I'm not on the engineering team so can't speak to the cost/benefit, but it seems to have been a pretty successful transition.



EDIT - it seems maybe I was wrong here

Netty copies the response body when sending to each client, so it's not as lightweight as I've found. For streaming large response bodies, it does not work well. I haven't found a good Java alternative yet (probably will switch to C++ and uWS...)


Netty core is about as close to the metal as networking gets on the JVM. It's abstractions are built over a zero-copy capable byte buffer, and there is generally a lot of care taken to avoid copying where possible. I haven't used the websocket codec, but I'm sure the maintainers would welcome a patch that removes unnecessary copying.


Here's what I was thinking of, under "Vert.x Memory Usage": https://www.tikalk.com/posts/2018/04/30/vertx-memory-usage-w...

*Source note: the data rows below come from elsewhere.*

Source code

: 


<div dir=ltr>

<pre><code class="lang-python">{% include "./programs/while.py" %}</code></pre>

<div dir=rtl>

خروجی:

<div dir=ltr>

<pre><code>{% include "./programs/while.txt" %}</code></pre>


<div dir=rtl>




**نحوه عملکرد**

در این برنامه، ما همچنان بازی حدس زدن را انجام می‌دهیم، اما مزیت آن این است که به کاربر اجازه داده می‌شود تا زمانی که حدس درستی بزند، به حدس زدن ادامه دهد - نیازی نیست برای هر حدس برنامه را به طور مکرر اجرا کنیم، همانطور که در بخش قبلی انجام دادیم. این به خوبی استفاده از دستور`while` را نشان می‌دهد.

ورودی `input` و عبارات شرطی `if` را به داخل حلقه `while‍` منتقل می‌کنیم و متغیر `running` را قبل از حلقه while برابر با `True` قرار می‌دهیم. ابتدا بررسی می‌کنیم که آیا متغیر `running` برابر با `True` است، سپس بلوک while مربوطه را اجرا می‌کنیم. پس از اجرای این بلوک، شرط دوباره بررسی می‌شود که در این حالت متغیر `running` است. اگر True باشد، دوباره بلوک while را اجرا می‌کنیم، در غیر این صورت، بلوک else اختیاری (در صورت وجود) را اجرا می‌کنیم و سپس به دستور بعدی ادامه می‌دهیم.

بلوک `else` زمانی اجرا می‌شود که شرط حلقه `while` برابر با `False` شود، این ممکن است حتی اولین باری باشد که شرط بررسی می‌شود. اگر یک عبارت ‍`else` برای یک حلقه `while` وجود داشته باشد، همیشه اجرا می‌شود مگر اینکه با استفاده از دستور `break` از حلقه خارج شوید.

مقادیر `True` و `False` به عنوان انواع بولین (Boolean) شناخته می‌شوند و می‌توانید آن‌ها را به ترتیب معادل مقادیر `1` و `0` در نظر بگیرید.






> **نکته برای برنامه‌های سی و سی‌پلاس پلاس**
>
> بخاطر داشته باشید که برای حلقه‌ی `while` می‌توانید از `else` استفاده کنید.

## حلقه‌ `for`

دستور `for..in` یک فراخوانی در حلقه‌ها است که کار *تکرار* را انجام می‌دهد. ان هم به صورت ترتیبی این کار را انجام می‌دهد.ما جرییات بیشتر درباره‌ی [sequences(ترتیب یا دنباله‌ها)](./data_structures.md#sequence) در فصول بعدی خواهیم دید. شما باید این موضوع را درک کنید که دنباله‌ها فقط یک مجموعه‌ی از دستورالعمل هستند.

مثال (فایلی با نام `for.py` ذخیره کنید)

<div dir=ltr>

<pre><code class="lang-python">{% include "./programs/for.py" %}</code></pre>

Quote: "But how does Netty do things so fast ? One of the reasons is that it is using native memory pool to store network buffers. If you did some file reading or network action with Vert.x you probably used io.vertx.core.buffer.Buffer class. This class is actually a wrapper around Netty io.netty.buffer.ByteBuf class. Why am I telling you all this ? Let assume that you have a service where clients are downloading 20Mbyte files. Netty will have to allocate at least 20Mbyte for every connected client."

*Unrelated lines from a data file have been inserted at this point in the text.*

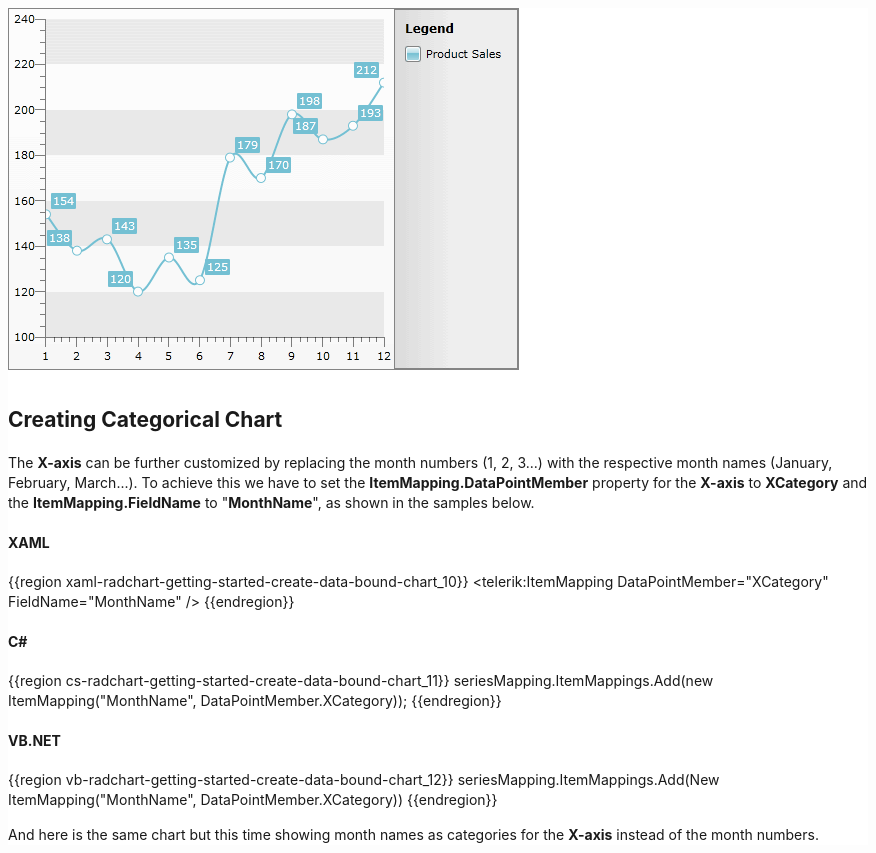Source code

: ![WPF RadChart ](images/RadChart_GettingStarted_DataBoundChart_03.png)

## Creating Categorical Chart

The __X-axis__ can be further customized by replacing the month numbers (1, 2, 3...) with the respective month names (January, February, March...). To achieve this we have to set the __ItemMapping.DataPointMember__ property for the __X-axis__ to __XCategory__ and the __ItemMapping.FieldName__ to "__MonthName__", as shown in the samples below.

#### __XAML__

{{region xaml-radchart-getting-started-create-data-bound-chart_10}}
	<telerik:ItemMapping DataPointMember="XCategory" FieldName="MonthName" />
{{endregion}}

#### __C#__

{{region cs-radchart-getting-started-create-data-bound-chart_11}}
	seriesMapping.ItemMappings.Add(new ItemMapping("MonthName", DataPointMember.XCategory));
{{endregion}}

#### __VB.NET__

{{region vb-radchart-getting-started-create-data-bound-chart_12}}
	seriesMapping.ItemMappings.Add(New ItemMapping("MonthName", DataPointMember.XCategory))
{{endregion}}


And here is the same chart but this time showing month names as categories for the __X-axis__ instead of the month numbers.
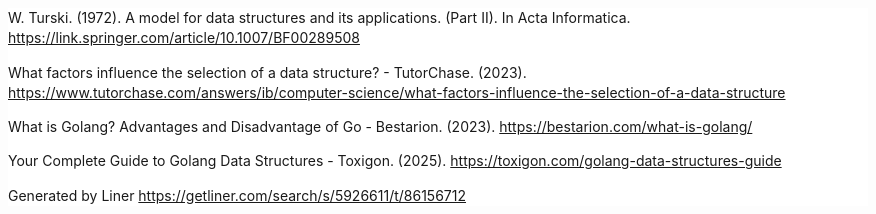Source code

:W. Turski. (1972). A model for data structures and its applications. (Part II). In Acta Informatica. https://link.springer.com/article/10.1007/BF00289508

What factors influence the selection of a data structure? - TutorChase. (2023). https://www.tutorchase.com/answers/ib/computer-science/what-factors-influence-the-selection-of-a-data-structure

What is Golang? Advantages and Disadvantage of Go - Bestarion. (2023). https://bestarion.com/what-is-golang/

Your Complete Guide to Golang Data Structures - Toxigon. (2025). https://toxigon.com/golang-data-structures-guide



Generated by Liner
https://getliner.com/search/s/5926611/t/86156712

Although this may be an issue with how Vert.x is using Netty. I have to dig into it more.


FWIW, here is a fairly minimal example[0] of broadcasting over websockets reusing the same buffer.

I'm not very familiar with vert.x(not a netty expert either), but I think the author of that article is ascribing blame to the wrong place.

[0]: https://github.com/juggernaut/netty-websocket-broadcast-exam...


Not using websockets, but thanks! I have to look into it again. Right now the service is working fine so I haven't been motivated to work on it again. (in-memory CDN based on vertx-web + Caffeine + custom on-disk LRU cache)


> zero-copy capable byte buffer

This is similar to .NET Standard 2.1 Span<T>?